Page 1 of 1

CosmoMC scalability problem

Posted: July 19 2006
by Tom Chan
Hi all,

I'm new to this forum. I'm compiling the cosmomc code (with some modification) on our cluster for a physics student.

I am using intel fortran compiler 9.1 with Intel MKL cluster edition 8.1 and mpich 1.2.7p1.

When I run the program using mpirun on 1, 2 and 4 chains, the program terminates successfully, but the program does not terminate correctly when run on 8 chains. I wonder if anyone has encountered the same problem before.

The command I used to run cosmomc was:
time mpirun -machinefile mpihost -np 8 -nolocal cosmomc cg_params.ini

I'm doing a test of 2000 iterations. When I looked into the nodes, I find that the simulation terminates for 1 or 2 of the chains, and other chains halt after 1400 to 1600 iterations. I have no idea on what happened to those chains. I have tried different optimization settings, even without optimization, but I still get the same result.

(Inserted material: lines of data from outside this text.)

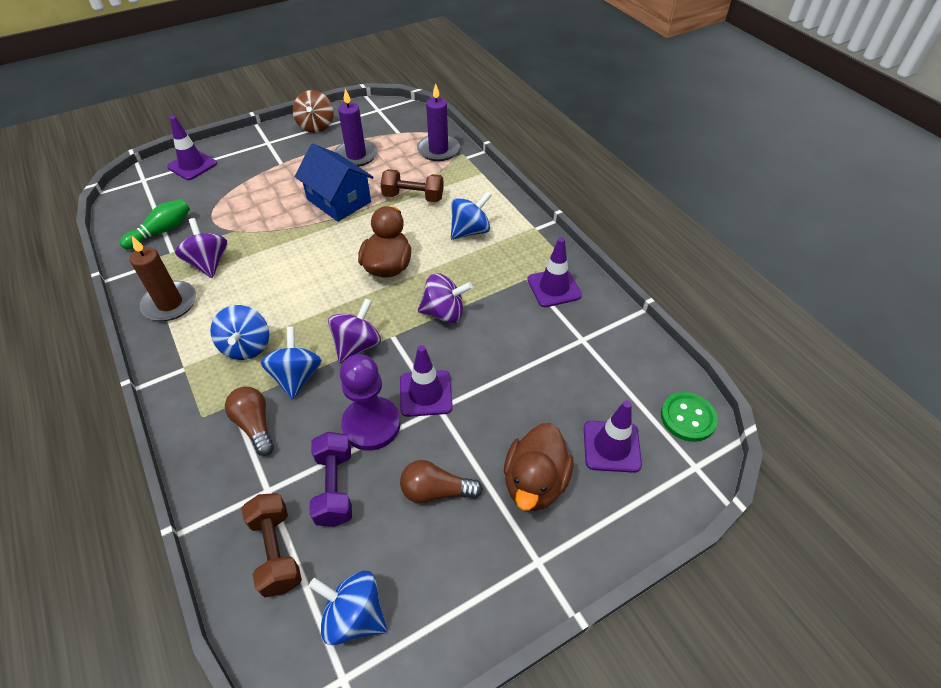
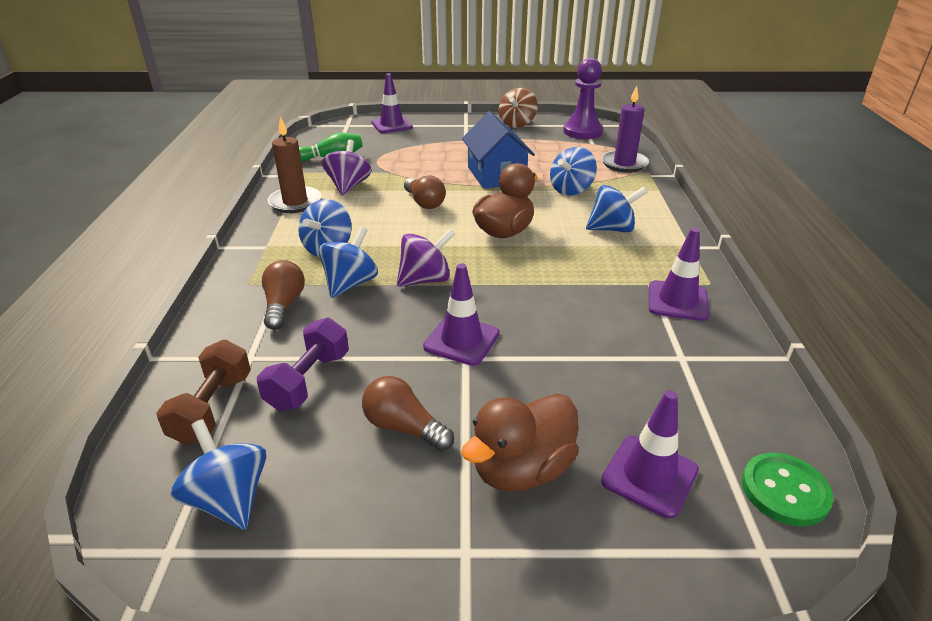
camera: 30 degrees right, 15 degrees down
(296, 258) = (424, 202): none -> brown light bulb
(356, 155) = (538, 150): purple candle -> none
(371, 425) = (386, 345): purple pawn -> purple pawn (582, 131)
(413, 197) = (571, 190): brown dumbbell -> blue spinning top
(444, 313) = (533, 283): purple spinning top -> none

I would like to know if most people run cosmomc on 4 chains or less.

Thanks in advance.

Re: CosmoMC scalability problem

Posted: July 19 2006
by Antony Lewis
There shouldn't be any problem with more chains - I usually run on 6 or 8. The MPI version is more designed for running till convergence rather than stopping after some number of samples (which might possibly give an apparently error termination even if perfectly OK - see if the samples files are fine).